--- Task material Enclosed Below ---

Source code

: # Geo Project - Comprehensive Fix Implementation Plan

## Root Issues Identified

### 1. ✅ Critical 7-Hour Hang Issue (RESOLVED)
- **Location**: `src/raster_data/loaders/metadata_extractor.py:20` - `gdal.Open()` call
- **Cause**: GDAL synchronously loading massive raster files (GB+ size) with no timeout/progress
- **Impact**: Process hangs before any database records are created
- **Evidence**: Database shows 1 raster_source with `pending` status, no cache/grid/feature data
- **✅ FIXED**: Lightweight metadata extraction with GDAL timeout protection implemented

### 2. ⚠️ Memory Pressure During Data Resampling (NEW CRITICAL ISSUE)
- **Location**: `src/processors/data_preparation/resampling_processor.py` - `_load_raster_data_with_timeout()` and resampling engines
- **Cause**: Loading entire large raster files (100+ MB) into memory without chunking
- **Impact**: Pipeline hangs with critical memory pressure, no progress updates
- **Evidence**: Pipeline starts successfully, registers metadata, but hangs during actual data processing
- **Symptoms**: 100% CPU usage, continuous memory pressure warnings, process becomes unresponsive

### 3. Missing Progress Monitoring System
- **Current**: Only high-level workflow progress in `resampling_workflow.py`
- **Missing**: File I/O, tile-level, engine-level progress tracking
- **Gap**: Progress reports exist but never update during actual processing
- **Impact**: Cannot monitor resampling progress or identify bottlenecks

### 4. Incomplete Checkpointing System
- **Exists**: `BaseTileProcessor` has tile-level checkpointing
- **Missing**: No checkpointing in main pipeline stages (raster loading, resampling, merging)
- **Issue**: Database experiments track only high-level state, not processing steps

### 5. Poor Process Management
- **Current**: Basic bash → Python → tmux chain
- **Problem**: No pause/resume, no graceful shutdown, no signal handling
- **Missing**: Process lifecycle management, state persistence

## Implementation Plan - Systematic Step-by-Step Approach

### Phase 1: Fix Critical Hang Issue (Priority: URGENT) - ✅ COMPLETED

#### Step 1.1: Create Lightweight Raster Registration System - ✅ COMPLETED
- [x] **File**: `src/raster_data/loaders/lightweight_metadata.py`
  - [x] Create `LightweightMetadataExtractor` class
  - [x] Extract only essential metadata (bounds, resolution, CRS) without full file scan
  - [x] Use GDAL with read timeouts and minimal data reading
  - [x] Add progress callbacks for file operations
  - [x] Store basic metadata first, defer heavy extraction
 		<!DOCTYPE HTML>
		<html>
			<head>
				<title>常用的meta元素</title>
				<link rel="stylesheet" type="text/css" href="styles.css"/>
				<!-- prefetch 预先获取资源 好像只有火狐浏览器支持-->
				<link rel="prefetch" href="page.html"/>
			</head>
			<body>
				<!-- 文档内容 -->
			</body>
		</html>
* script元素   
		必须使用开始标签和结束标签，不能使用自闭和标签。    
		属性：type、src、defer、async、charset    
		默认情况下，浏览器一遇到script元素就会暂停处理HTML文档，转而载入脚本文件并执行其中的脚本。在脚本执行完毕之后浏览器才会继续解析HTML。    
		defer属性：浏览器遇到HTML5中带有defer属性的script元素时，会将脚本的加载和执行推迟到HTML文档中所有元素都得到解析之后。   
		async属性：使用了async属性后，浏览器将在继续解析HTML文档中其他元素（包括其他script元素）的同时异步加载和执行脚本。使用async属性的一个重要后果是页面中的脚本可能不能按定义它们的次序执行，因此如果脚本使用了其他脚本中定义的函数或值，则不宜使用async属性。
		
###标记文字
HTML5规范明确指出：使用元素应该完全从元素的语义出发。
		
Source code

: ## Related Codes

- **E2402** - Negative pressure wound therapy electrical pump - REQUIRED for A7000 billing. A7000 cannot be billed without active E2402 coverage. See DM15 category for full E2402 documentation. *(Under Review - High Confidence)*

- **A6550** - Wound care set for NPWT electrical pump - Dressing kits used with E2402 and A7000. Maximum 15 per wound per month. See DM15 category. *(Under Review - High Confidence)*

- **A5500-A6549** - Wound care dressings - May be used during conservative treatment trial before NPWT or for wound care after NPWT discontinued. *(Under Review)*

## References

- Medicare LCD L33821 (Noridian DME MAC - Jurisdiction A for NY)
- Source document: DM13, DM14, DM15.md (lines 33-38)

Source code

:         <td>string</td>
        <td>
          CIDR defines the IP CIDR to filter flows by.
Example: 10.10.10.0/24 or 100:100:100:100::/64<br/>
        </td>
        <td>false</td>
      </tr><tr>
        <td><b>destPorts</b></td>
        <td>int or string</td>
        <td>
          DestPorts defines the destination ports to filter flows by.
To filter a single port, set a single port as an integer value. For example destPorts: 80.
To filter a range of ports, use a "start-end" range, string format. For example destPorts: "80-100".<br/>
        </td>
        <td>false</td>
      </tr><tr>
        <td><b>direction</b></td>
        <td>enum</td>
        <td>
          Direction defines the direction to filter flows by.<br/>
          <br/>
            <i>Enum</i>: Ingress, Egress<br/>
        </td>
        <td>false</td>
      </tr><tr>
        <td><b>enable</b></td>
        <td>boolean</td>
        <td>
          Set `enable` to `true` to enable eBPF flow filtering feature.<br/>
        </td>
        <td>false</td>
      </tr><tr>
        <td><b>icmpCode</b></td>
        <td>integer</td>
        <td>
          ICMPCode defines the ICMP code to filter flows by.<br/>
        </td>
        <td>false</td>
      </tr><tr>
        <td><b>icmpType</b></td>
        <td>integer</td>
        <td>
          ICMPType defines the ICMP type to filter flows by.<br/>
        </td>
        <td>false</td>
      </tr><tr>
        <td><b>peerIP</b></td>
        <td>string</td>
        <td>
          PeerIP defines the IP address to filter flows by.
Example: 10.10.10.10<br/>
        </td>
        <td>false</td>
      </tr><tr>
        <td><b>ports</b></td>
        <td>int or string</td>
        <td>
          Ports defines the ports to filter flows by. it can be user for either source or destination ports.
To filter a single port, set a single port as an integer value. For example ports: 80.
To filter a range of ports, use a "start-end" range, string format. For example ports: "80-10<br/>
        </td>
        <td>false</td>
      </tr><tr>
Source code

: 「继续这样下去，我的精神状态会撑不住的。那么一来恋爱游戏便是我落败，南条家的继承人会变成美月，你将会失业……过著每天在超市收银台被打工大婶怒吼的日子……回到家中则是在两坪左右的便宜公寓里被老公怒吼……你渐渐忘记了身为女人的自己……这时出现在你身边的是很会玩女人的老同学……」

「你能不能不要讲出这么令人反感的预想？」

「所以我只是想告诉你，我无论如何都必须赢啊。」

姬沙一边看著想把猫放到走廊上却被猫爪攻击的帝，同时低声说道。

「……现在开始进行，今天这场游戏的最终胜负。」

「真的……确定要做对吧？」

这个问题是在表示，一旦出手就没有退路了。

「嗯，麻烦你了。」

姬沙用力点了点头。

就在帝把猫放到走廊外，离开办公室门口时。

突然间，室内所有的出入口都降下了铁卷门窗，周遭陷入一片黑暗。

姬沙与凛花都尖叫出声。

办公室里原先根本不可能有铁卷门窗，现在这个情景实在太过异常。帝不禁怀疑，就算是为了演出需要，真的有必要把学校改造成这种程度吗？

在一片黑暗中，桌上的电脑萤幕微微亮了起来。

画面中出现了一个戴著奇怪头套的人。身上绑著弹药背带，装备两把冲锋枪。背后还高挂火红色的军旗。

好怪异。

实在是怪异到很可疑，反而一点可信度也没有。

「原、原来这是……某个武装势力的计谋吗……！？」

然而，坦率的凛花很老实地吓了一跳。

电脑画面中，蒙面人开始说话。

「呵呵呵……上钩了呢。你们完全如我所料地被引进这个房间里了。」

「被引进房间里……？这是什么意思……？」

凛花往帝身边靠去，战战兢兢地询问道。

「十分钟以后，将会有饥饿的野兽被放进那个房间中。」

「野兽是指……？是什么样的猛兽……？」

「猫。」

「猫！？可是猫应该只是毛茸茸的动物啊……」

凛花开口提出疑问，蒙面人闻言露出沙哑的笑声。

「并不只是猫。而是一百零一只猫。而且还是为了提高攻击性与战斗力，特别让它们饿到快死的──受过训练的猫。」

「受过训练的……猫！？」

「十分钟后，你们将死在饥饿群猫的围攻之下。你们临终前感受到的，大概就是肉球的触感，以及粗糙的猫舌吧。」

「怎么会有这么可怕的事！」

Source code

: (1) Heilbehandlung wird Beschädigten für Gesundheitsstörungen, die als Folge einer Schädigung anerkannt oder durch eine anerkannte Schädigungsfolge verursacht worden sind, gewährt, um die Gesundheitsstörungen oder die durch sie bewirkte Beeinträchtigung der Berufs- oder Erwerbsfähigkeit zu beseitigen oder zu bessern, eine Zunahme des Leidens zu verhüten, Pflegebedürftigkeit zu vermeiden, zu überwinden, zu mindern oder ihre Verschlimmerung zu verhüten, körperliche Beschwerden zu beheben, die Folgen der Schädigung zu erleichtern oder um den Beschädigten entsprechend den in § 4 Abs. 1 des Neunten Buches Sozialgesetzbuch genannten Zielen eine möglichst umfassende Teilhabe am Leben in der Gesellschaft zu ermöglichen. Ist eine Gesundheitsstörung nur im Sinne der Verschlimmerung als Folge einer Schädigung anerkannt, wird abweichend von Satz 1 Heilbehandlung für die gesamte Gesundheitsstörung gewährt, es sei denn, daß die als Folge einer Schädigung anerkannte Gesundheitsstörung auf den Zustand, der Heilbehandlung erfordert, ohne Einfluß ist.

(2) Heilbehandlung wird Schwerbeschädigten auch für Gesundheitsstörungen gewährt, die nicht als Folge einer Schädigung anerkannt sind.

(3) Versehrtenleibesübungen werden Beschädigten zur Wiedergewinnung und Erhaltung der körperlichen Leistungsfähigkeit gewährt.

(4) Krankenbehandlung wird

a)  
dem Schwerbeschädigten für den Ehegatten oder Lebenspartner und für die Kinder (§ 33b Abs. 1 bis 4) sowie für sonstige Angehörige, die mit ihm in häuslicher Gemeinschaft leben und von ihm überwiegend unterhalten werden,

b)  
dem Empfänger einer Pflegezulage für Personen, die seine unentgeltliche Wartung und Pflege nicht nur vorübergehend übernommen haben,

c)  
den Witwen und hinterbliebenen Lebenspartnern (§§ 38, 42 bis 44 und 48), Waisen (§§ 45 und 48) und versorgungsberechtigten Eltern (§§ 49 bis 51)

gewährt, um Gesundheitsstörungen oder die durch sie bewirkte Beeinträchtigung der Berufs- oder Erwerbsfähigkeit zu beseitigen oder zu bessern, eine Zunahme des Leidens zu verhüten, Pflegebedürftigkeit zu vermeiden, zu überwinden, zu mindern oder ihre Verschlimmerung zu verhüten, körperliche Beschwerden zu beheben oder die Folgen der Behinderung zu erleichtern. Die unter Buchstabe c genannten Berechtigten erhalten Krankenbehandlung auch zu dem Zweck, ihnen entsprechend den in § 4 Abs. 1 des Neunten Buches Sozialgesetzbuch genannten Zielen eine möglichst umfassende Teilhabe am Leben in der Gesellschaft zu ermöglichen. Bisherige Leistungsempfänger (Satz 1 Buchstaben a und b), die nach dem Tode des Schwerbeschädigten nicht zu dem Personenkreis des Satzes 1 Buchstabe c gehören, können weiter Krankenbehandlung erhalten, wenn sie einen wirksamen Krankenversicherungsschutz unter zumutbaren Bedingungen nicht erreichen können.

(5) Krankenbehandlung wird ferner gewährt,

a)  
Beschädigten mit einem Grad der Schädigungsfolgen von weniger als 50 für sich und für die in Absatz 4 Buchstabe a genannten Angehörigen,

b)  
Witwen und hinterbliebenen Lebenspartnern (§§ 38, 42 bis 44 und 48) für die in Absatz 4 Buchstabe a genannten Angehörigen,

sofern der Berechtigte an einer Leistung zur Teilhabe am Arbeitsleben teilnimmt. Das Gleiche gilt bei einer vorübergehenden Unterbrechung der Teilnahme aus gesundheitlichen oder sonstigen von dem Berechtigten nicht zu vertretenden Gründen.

--- End of Enclosed Task material ---

**Exercise details:**
Which lines in the items above contain the string "format", with case counting? Copy each of those lines in full.

**Exercise solution:**
To filter a range of ports, use a "start-end" range, string format. For example destPorts: "80-100".<br/>
To filter a range of ports, use a "start-end" range, string format. For example ports: "80-10<br/>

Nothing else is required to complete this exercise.